Some thing this time, AccountDuplicationCheck_false pointed me at https://github.com/fa0311/TwitterFrontendFlow and https://github.com/tsukumijima/tweepy-authlib, which look like very detailed implementations of the login flow I could reference.
Part of the challenge is that Twitter sometimes shows stull like "confirm your email" when it feels suspicious activity, but I can't reliably reproduce and test such behavior. Looking at other people's code helps find such cases before they randomly break at some future point.
ran into an interesting gotcha. Some API endpoints expect GET requests rather than POST, for example https://twitter.com/i/api/graphql/zC51NksbixfctE9X0ITB-Q/Viewer.
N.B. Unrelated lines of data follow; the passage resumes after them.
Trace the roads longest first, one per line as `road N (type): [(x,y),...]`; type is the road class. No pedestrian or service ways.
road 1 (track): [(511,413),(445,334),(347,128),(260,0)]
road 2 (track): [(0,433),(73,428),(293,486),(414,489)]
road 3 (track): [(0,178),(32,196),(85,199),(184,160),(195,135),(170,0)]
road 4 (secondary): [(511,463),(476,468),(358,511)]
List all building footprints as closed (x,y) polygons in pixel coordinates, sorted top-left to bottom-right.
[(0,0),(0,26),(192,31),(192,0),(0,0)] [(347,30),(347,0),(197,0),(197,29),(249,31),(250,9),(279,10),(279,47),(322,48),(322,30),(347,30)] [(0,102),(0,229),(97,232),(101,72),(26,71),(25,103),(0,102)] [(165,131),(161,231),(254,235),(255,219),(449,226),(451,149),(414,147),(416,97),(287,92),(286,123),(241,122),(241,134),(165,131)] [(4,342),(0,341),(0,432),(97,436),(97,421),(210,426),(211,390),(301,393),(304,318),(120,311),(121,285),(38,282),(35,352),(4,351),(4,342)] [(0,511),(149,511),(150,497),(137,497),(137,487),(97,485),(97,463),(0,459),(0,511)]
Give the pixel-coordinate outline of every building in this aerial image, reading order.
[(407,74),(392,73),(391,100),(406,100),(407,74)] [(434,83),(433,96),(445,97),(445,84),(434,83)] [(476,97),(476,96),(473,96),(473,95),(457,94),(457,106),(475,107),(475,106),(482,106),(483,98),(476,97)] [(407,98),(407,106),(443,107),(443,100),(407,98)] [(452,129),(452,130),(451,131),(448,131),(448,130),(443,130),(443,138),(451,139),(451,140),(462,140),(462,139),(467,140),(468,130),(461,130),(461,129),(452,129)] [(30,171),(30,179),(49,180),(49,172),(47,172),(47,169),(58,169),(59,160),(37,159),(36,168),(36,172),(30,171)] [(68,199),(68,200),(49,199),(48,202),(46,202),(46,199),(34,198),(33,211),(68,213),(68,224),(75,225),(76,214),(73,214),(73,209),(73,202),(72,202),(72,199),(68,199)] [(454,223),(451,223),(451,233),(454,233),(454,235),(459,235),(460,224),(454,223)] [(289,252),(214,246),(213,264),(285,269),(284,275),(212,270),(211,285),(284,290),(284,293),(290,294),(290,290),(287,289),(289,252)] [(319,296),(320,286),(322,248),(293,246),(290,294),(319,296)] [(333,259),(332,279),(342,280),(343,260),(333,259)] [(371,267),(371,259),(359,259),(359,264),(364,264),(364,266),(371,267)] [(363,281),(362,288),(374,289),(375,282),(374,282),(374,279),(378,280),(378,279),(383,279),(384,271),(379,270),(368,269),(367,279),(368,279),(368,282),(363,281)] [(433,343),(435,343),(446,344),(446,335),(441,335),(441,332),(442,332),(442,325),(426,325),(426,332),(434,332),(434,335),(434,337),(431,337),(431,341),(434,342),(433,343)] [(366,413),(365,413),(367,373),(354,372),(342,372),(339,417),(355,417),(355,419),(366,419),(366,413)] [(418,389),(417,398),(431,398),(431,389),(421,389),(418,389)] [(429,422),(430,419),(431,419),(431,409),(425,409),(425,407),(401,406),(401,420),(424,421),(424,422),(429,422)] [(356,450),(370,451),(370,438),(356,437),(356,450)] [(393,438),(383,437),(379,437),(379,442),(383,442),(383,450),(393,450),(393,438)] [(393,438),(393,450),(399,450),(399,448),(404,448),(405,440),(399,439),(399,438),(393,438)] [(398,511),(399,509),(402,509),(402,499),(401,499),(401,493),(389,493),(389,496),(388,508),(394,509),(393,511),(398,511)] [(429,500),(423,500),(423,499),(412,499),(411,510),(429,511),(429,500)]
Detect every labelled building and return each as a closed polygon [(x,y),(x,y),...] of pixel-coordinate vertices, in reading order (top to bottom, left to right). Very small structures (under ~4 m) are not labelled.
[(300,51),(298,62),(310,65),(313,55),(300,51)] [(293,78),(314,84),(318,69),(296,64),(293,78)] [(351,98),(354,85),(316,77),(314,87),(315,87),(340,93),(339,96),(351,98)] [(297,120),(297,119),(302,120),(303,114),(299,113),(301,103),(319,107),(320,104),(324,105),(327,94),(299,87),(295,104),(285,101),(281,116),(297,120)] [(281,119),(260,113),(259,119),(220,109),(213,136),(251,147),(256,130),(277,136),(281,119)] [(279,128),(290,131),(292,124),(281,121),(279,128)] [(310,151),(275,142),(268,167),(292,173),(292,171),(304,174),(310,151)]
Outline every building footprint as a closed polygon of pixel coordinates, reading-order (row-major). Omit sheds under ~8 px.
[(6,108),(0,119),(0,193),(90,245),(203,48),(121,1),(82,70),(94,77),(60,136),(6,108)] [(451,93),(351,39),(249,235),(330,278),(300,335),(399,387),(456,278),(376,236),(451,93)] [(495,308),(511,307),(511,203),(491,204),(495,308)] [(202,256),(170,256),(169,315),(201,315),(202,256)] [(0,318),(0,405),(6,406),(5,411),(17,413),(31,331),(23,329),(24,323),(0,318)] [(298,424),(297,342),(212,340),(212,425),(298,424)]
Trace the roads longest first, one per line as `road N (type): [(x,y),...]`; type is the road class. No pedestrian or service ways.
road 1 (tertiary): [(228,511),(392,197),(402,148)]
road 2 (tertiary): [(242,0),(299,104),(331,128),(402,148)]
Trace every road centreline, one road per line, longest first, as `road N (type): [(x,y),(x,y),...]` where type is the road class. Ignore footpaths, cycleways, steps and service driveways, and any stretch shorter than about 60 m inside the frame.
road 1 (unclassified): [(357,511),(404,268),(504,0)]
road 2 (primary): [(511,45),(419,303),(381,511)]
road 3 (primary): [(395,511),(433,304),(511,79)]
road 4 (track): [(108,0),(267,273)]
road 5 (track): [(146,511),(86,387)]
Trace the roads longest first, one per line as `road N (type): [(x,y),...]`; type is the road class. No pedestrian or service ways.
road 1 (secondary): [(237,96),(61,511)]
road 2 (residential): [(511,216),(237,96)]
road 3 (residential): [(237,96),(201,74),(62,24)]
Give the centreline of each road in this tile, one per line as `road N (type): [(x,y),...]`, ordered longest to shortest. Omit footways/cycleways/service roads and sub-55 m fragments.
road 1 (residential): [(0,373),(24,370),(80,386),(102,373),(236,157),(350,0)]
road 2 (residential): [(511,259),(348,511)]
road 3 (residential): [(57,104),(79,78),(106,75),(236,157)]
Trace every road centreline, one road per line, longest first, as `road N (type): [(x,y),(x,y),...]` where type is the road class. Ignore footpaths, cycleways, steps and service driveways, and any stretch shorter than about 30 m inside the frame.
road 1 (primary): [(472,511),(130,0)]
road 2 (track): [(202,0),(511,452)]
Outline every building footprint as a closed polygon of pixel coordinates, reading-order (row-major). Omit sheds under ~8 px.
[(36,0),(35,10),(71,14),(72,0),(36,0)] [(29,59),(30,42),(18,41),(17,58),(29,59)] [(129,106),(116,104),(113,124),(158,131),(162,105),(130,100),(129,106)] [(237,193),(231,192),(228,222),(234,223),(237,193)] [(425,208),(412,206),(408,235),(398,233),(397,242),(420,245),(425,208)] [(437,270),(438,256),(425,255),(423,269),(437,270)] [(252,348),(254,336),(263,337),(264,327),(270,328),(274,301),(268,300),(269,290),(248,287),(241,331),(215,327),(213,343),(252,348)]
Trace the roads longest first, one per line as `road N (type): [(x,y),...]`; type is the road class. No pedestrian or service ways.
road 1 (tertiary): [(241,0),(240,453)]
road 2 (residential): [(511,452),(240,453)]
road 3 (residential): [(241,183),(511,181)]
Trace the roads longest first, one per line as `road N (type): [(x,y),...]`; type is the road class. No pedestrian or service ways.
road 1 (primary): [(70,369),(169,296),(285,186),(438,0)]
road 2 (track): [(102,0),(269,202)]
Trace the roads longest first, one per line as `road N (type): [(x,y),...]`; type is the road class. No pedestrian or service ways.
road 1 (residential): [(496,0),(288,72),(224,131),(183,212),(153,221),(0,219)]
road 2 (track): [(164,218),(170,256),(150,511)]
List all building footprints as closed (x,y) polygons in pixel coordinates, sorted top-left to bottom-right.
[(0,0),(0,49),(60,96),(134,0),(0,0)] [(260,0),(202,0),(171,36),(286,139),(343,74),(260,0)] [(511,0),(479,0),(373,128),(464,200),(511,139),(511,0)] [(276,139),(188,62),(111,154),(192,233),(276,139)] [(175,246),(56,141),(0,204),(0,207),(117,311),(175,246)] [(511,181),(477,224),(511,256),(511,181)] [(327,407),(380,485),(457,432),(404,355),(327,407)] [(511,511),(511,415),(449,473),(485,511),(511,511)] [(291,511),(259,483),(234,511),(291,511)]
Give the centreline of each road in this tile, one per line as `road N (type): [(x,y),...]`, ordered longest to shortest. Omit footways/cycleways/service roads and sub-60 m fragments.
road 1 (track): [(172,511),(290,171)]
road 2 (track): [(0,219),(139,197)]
But, if you send a POST request by mistake they won't just throw a 405 Method Not Allowed, but act as if it didn't recognize any GET query parameters: The following features cannot be null: responsive_web_graphql_exclude_directive_enabled, verified_phone_label_enabled, responsive_web_graphql_skip_user_profile_image_extensions_enabled, responsive_web_graphql_timeline_navigation_enabled, blue_business_profile_image_shape_enabled. Which makes me wonder if the server is interpreting it as application/x-www-form-urlencoded?..
Not sure if anything interesting can be done with this.
Another weirdness of Twitter's API: it alludes to be graphql (like, in the URL: https://twitter.com/i/api/graphql/q4cKckK0lNxWkHfAXXXzJQ/Following), but I don't think it actually is?
Until now I haven't had to use GraphQL for anything, so I could be wrong, but it's nothing like http://graphql.org/learn describes. Maybe they use GraphQL no the backend to generate responses for those APIs? But then I thought the whole point was to let the client make their own queries.
TBH, Twitter's API is one of the odder ones I've seen. It seems to be built around the paradigm of the backend telling the frontend what to do. Like, fetching timeline isn't just "give me a list of tweets after X", but the backend sending you instructions what to add and what to remove from the timeline.
Just to illustrate my point for how bizarre Twitter API is, where is an example of the https://twitter.com/i/api/graphql/q4cKckK0lNxWkHfAXXXzJQ/Following response. Just look how complex this thing is for the purpose of showing a list of users.
I understand stuff like "historical reasons" and for a system as big as Twitter they definitely must be at play, but I'd really be curious to learn those reasons...